### Task requirements
Copy all records precisely, apart from the pictures.

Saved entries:
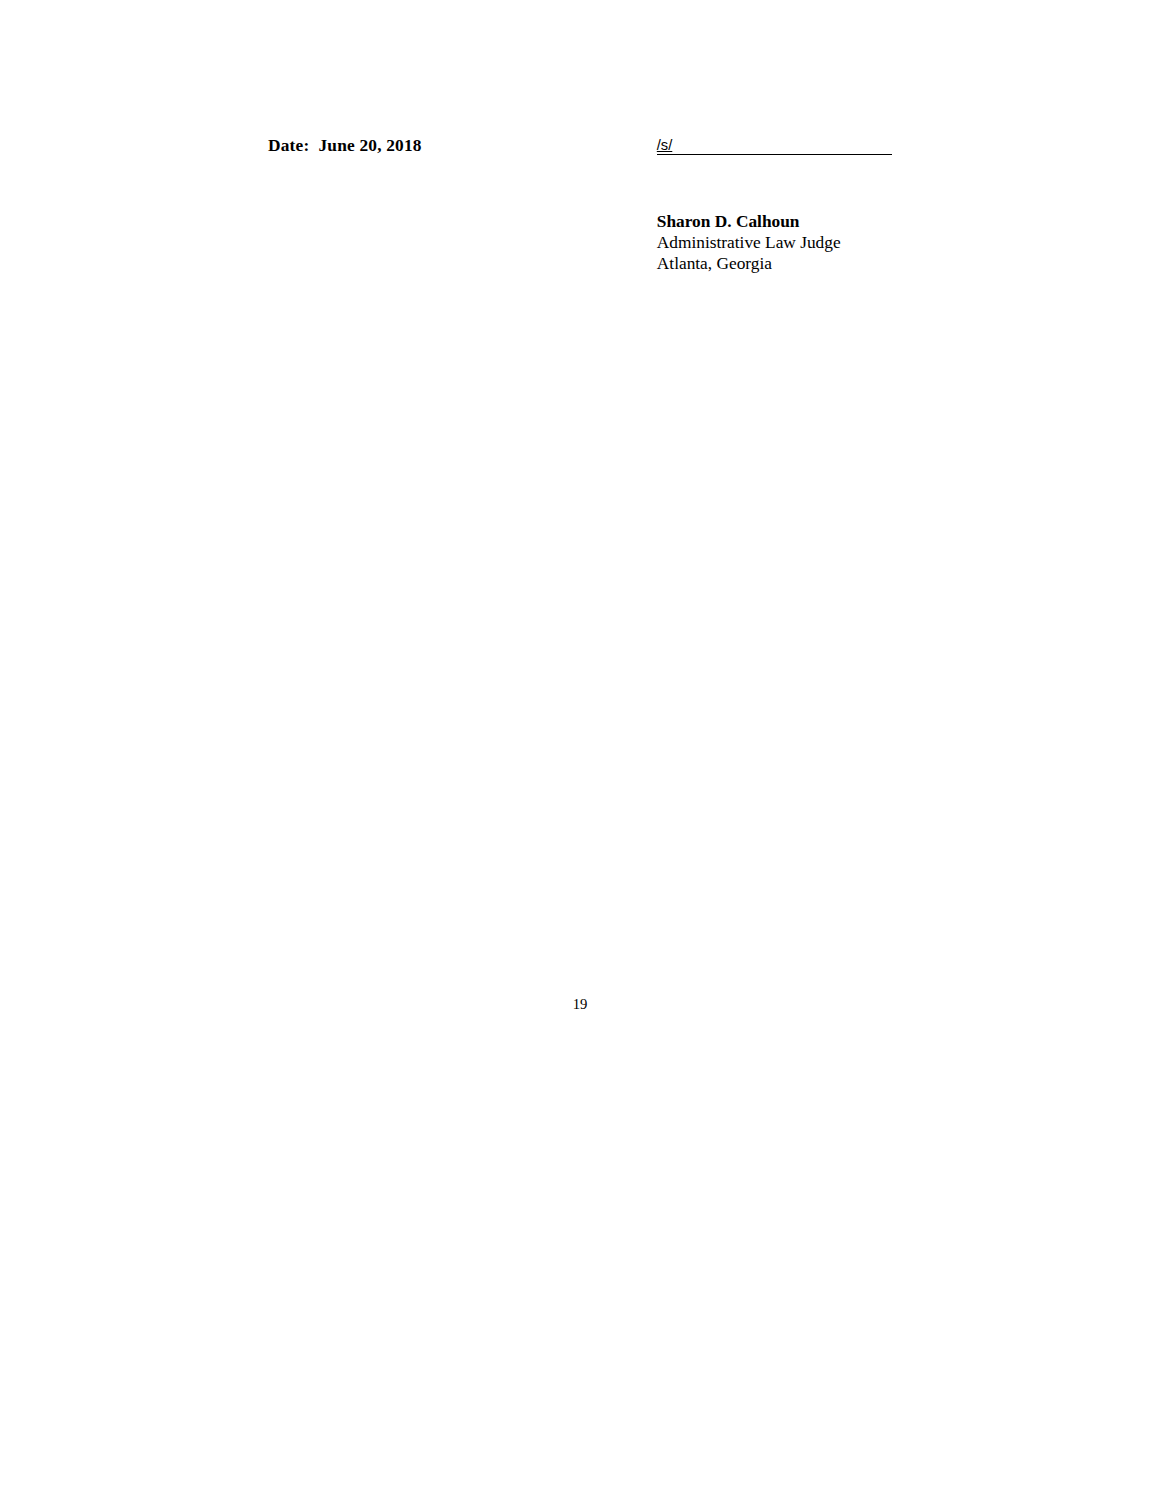/s/
Date: June 20, 2018
Sharon D. Calhoun
Administrative Law Judge
Atlanta, Georgia
19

### Solved problem
/s/
Date: June 20, 2018
Sharon D. Calhoun
Administrative Law Judge
Atlanta, Georgia
19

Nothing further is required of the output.